- WHAT THE TASK ASKS
Only one stretch of the listing below is wanted. Begin at the line that has "[00:05.806]", stop after the line that has "39: (203, 31, 117.83)", and repeat every line in between exactly.

--

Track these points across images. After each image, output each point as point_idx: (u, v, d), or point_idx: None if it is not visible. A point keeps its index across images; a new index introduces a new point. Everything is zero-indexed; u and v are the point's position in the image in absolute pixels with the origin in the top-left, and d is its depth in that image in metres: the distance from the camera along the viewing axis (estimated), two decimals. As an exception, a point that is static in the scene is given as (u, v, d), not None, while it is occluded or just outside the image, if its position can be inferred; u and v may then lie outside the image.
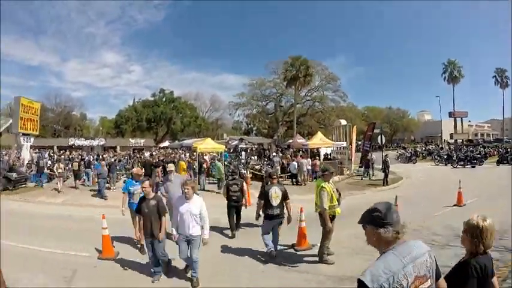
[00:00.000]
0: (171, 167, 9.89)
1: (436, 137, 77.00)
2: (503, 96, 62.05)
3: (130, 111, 66.34)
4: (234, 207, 10.01)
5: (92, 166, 20.65)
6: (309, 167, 21.45)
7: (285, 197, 7.86)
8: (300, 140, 30.29)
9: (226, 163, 22.99)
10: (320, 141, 25.99)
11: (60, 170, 19.17)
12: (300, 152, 26.18)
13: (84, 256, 8.14)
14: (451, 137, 56.69)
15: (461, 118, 60.30)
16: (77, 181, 20.14)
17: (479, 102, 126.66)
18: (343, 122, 29.65)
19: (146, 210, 6.52)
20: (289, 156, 25.43)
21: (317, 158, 23.87)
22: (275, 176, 8.42)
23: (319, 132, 27.74)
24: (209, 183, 20.63)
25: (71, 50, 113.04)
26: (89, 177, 20.33)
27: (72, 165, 21.35)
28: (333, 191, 7.41)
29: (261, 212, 8.02)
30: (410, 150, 46.79)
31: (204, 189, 18.30)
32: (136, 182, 8.68)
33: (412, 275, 2.08)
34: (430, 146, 58.31)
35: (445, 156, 34.79)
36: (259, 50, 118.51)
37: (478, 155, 33.44)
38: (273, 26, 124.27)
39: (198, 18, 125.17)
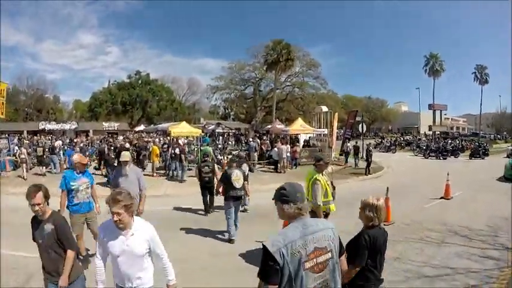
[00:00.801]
0: (125, 156, 7.14)
1: (413, 128, 78.09)
2: (481, 93, 66.81)
3: (105, 94, 63.78)
4: (207, 188, 10.57)
5: (57, 151, 19.24)
6: (288, 154, 20.59)
7: (245, 178, 8.43)
8: (280, 125, 29.55)
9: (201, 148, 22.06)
10: (300, 128, 25.20)
11: (22, 156, 17.75)
12: (279, 138, 25.30)
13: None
14: (430, 129, 56.88)
15: (441, 111, 60.57)
16: (43, 168, 18.66)
17: (456, 97, 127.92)
18: (325, 108, 28.96)
19: (40, 240, 3.69)
20: (267, 142, 24.43)
21: (297, 144, 23.00)
22: (236, 160, 9.11)
23: (299, 118, 26.92)
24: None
25: (47, 31, 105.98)
26: (55, 165, 18.89)
27: (36, 150, 19.80)
28: (327, 184, 6.46)
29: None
30: (389, 140, 46.88)
31: (174, 177, 17.26)
32: (79, 174, 6.50)
33: (311, 245, 2.31)
34: (408, 136, 58.73)
35: (424, 147, 34.99)
36: (240, 34, 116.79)
37: (455, 148, 34.46)
38: (255, 10, 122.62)
39: (178, 0, 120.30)
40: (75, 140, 29.05)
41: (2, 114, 23.84)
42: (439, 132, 54.79)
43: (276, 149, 20.08)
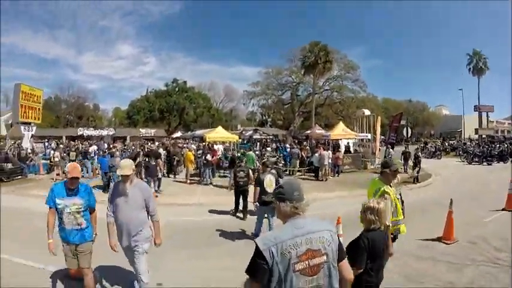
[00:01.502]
0: (125, 167, 4.64)
1: (456, 132, 73.95)
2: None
3: (143, 102, 65.11)
4: (241, 191, 10.59)
5: (90, 156, 18.87)
6: (330, 161, 19.15)
7: (278, 183, 7.98)
8: (319, 130, 28.21)
9: (238, 154, 21.07)
10: (342, 132, 23.72)
11: (56, 159, 17.89)
12: (320, 143, 23.98)
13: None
14: (476, 132, 53.26)
15: (487, 113, 56.86)
16: None
17: (497, 98, 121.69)
18: (367, 112, 27.37)
19: None
20: (308, 148, 23.09)
21: (339, 150, 21.58)
22: (268, 164, 9.26)
23: (340, 123, 25.31)
24: (219, 175, 18.83)
25: (86, 43, 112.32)
26: (88, 169, 18.52)
27: (69, 154, 19.59)
28: (397, 199, 5.09)
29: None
30: (433, 145, 44.25)
31: (211, 184, 16.39)
32: (70, 191, 4.64)
33: (303, 246, 2.26)
34: (452, 141, 55.33)
35: (471, 152, 31.91)
36: (274, 41, 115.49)
37: (504, 153, 31.20)
38: (289, 16, 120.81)
39: (212, 9, 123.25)
40: (112, 145, 28.75)
41: (39, 119, 24.15)
42: (484, 136, 51.30)
43: (317, 155, 18.69)
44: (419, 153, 19.90)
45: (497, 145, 38.25)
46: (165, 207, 11.75)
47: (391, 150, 22.63)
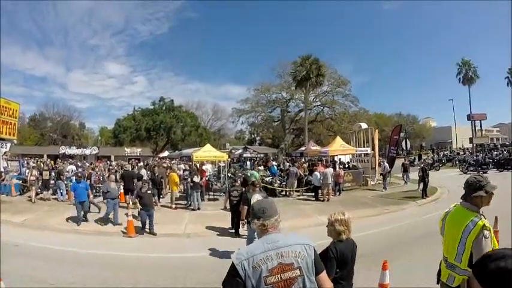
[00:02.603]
0: None
1: (446, 143, 73.33)
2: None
3: (129, 120, 63.04)
4: (235, 210, 10.27)
5: (65, 177, 16.98)
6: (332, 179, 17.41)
7: None
8: (314, 147, 26.56)
9: (229, 174, 19.25)
10: (340, 148, 22.11)
11: (32, 178, 16.44)
12: (318, 161, 22.29)
13: None
14: (471, 141, 52.22)
15: (480, 121, 56.04)
16: (46, 193, 16.96)
17: (484, 106, 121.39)
18: (364, 125, 25.88)
19: None
20: (305, 165, 21.28)
21: (340, 167, 19.95)
22: (257, 184, 9.25)
23: (338, 138, 23.66)
24: (209, 199, 17.01)
25: (76, 61, 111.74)
26: (62, 192, 16.53)
27: (42, 174, 17.61)
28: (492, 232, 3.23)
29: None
30: (430, 157, 43.05)
31: (199, 209, 14.44)
32: None
33: (274, 260, 2.30)
34: (444, 152, 54.17)
35: (473, 162, 30.98)
36: (262, 60, 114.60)
37: (503, 160, 30.78)
38: (277, 35, 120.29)
39: (201, 30, 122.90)
40: (94, 165, 26.72)
41: (13, 135, 22.29)
42: (479, 145, 50.18)
43: (317, 173, 16.94)
44: (426, 167, 18.43)
45: (494, 152, 37.41)
46: (149, 239, 10.11)
47: (386, 164, 21.14)
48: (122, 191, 14.99)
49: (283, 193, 18.15)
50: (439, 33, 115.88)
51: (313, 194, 17.65)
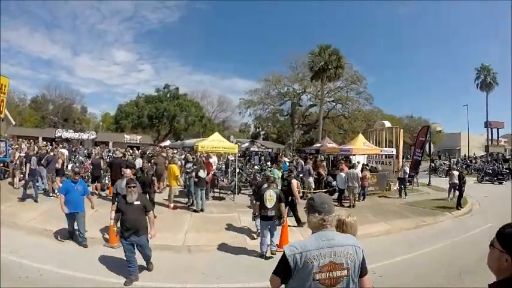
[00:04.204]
0: None
1: (455, 150, 70.85)
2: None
3: (131, 106, 60.65)
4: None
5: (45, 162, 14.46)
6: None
7: (280, 200, 8.02)
8: (331, 144, 23.98)
9: (239, 170, 16.73)
10: (364, 147, 19.49)
11: (17, 162, 15.08)
12: (342, 160, 19.68)
13: None
14: (486, 150, 49.78)
15: (497, 129, 53.60)
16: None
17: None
18: (387, 123, 23.42)
19: None
20: (324, 164, 18.53)
21: (366, 168, 17.39)
22: (272, 181, 8.58)
23: (360, 135, 20.99)
24: (214, 197, 14.58)
25: (83, 46, 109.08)
26: (43, 179, 13.82)
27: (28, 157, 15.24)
28: None
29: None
30: (447, 163, 40.48)
31: (202, 210, 11.93)
32: None
33: (326, 258, 2.35)
34: (452, 158, 51.57)
35: (490, 171, 28.93)
36: (270, 55, 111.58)
37: None
38: (286, 32, 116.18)
39: (210, 20, 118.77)
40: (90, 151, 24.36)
41: (1, 112, 19.71)
42: (483, 154, 48.53)
43: (342, 174, 14.46)
44: (463, 174, 16.17)
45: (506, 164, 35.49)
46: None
47: (406, 168, 18.53)
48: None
49: (300, 195, 15.67)
50: (455, 36, 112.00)
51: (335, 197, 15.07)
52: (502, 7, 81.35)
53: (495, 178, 26.97)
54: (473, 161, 44.27)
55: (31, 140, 35.19)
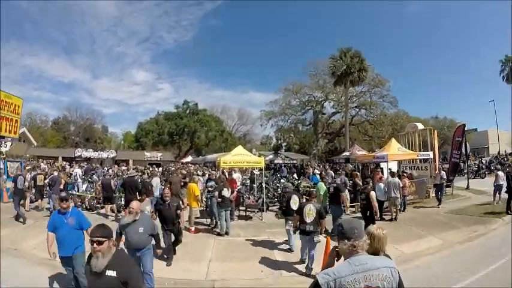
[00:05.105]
0: None
1: (483, 149, 67.92)
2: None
3: (152, 124, 61.17)
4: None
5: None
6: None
7: (320, 215, 7.80)
8: (361, 151, 22.55)
9: (266, 185, 15.50)
10: (398, 152, 18.01)
11: (26, 183, 13.68)
12: (377, 168, 18.14)
13: None
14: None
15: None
16: (40, 201, 14.71)
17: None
18: (420, 125, 21.91)
19: None
20: (357, 173, 17.04)
21: (404, 175, 15.88)
22: (314, 196, 8.52)
23: (393, 140, 19.40)
24: (239, 216, 13.40)
25: (102, 68, 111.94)
26: (53, 202, 12.98)
27: (35, 179, 14.86)
28: None
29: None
30: (476, 164, 38.30)
31: (227, 234, 10.62)
32: None
33: (361, 283, 2.27)
34: (483, 158, 48.89)
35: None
36: (286, 68, 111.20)
37: None
38: (302, 43, 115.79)
39: (224, 37, 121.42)
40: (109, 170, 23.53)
41: (15, 133, 19.88)
42: None
43: (381, 184, 13.05)
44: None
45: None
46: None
47: (443, 172, 16.93)
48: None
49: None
50: (472, 33, 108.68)
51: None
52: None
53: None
54: (506, 159, 41.95)
55: (50, 160, 35.08)
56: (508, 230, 10.97)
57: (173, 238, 8.25)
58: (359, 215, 12.38)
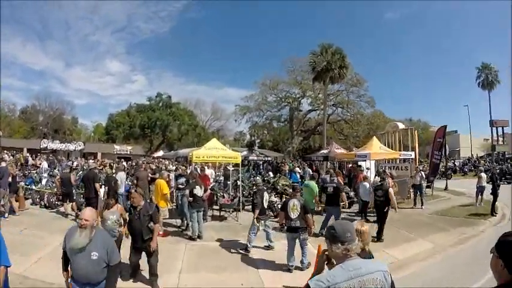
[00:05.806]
0: None
1: (454, 152, 69.52)
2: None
3: (123, 116, 59.16)
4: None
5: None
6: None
7: (305, 210, 7.52)
8: (339, 149, 21.75)
9: (242, 182, 14.39)
10: (381, 151, 17.39)
11: None
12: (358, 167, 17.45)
13: None
14: (493, 149, 48.01)
15: (502, 128, 52.26)
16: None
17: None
18: (401, 125, 21.46)
19: None
20: (340, 172, 16.26)
21: (387, 174, 15.10)
22: (298, 190, 8.27)
23: (374, 139, 18.80)
24: (213, 216, 12.32)
25: (76, 57, 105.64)
26: (4, 205, 11.38)
27: None
28: None
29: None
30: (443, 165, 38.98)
31: (199, 237, 9.41)
32: None
33: None
34: (454, 160, 49.87)
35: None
36: (263, 65, 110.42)
37: None
38: (279, 41, 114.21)
39: (203, 31, 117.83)
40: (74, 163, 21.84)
41: None
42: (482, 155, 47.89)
43: (366, 183, 12.23)
44: (497, 175, 15.29)
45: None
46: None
47: (421, 173, 16.81)
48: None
49: (319, 209, 13.27)
50: (449, 37, 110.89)
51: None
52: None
53: (503, 178, 25.99)
54: (477, 162, 42.68)
55: (14, 152, 33.06)
56: (496, 232, 10.34)
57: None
58: (343, 216, 11.70)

--

- WRITTEN SOLUTION
[00:05.806]
0: None
1: (454, 152, 69.52)
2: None
3: (123, 116, 59.16)
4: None
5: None
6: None
7: (305, 210, 7.52)
8: (339, 149, 21.75)
9: (242, 182, 14.39)
10: (381, 151, 17.39)
11: None
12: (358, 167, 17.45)
13: None
14: (493, 149, 48.01)
15: (502, 128, 52.26)
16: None
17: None
18: (401, 125, 21.46)
19: None
20: (340, 172, 16.26)
21: (387, 174, 15.10)
22: (298, 190, 8.27)
23: (374, 139, 18.80)
24: (213, 216, 12.32)
25: (76, 57, 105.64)
26: (4, 205, 11.38)
27: None
28: None
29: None
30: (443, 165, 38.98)
31: (199, 237, 9.41)
32: None
33: None
34: (454, 160, 49.87)
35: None
36: (263, 65, 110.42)
37: None
38: (279, 41, 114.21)
39: (203, 31, 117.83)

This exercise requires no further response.